* [RECORDS TO PROCESS]
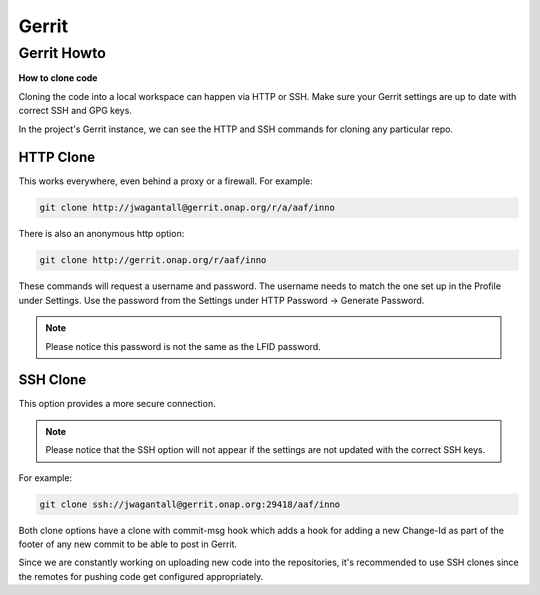 .. _lfreleng-docs-gerrit:

#######
Gerrit
#######

Gerrit Howto
============

**How to clone code**

Cloning the code into a local workspace can happen via HTTP or SSH.
Make sure your Gerrit settings are up to date with correct SSH and GPG keys.

In the project's Gerrit instance, we can see the HTTP and SSH commands for
cloning any particular repo.

HTTP Clone
----------

This works everywhere, even behind a proxy or a firewall.
For example:

.. code-block:: bash

    git clone http://jwagantall@gerrit.onap.org/r/a/aaf/inno

There is also an anonymous http option:

.. code-block:: bash

    git clone http://gerrit.onap.org/r/aaf/inno

These commands will request a username and password.
The username needs to match the one set up in the Profile under Settings.
Use the password from the Settings under HTTP Password -> Generate Password.

.. note::
    Please notice this password is not the same as the LFID password.

SSH Clone
---------

This option provides a more secure connection.

.. note::

    Please notice that the SSH option will not appear if the settings are not
    updated with the correct SSH keys.

For example:

.. code-block::

    git clone ssh://jwagantall@gerrit.onap.org:29418/aaf/inno

Both clone options have a clone with commit-msg hook which adds a hook for
adding a new Change-Id as part of the footer of any new commit to be able to
post in Gerrit.

Since we are constantly working on uploading new code into the repositories,
it's recommended to use SSH clones since the remotes for pushing code get
configured appropriately.
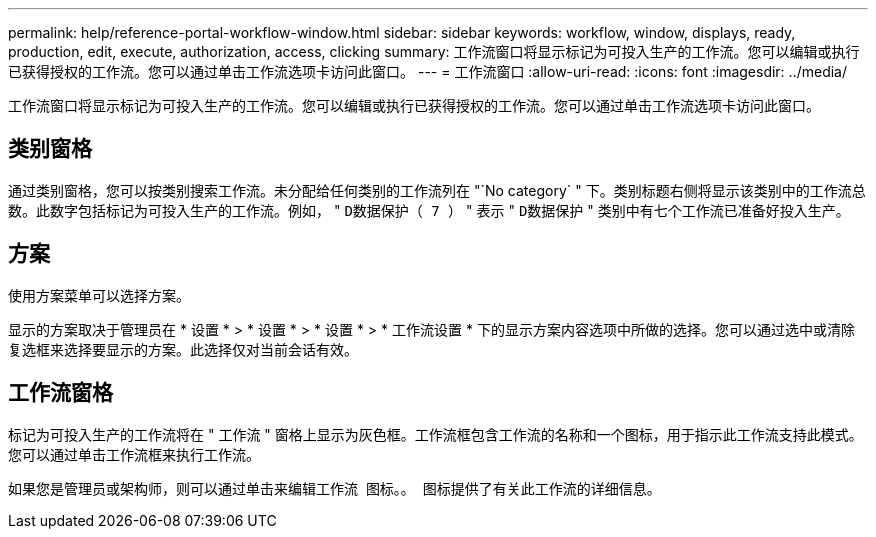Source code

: ---
permalink: help/reference-portal-workflow-window.html 
sidebar: sidebar 
keywords: workflow, window, displays, ready, production, edit, execute, authorization, access, clicking 
summary: 工作流窗口将显示标记为可投入生产的工作流。您可以编辑或执行已获得授权的工作流。您可以通过单击工作流选项卡访问此窗口。 
---
= 工作流窗口
:allow-uri-read: 
:icons: font
:imagesdir: ../media/


[role="lead"]
工作流窗口将显示标记为可投入生产的工作流。您可以编辑或执行已获得授权的工作流。您可以通过单击工作流选项卡访问此窗口。



== 类别窗格

通过类别窗格，您可以按类别搜索工作流。未分配给任何类别的工作流列在 "`No category` " 下。类别标题右侧将显示该类别中的工作流总数。此数字包括标记为可投入生产的工作流。例如， " `D数据保护（ 7 ）` " 表示 " `D数据保护` " 类别中有七个工作流已准备好投入生产。



== 方案

使用方案菜单可以选择方案。

显示的方案取决于管理员在 * 设置 * > * 设置 * > * 设置 * > * 工作流设置 * 下的显示方案内容选项中所做的选择。您可以通过选中或清除复选框来选择要显示的方案。此选择仅对当前会话有效。



== 工作流窗格

标记为可投入生产的工作流将在 " 工作流 " 窗格上显示为灰色框。工作流框包含工作流的名称和一个图标，用于指示此工作流支持此模式。您可以通过单击工作流框来执行工作流。

如果您是管理员或架构师，则可以通过单击来编辑工作流 image:../media/portal_edit_object_wfa_icon.gif[""] 图标。。 image:../media/info_icon_execute_wfa.gif[""] 图标提供了有关此工作流的详细信息。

* [EXERCISE GOAL] Write out every line of the listing that holds the word "Please".

* [TASK ANSWER]
    Please notice this password is not the same as the LFID password.
    Please notice that the SSH option will not appear if the settings are not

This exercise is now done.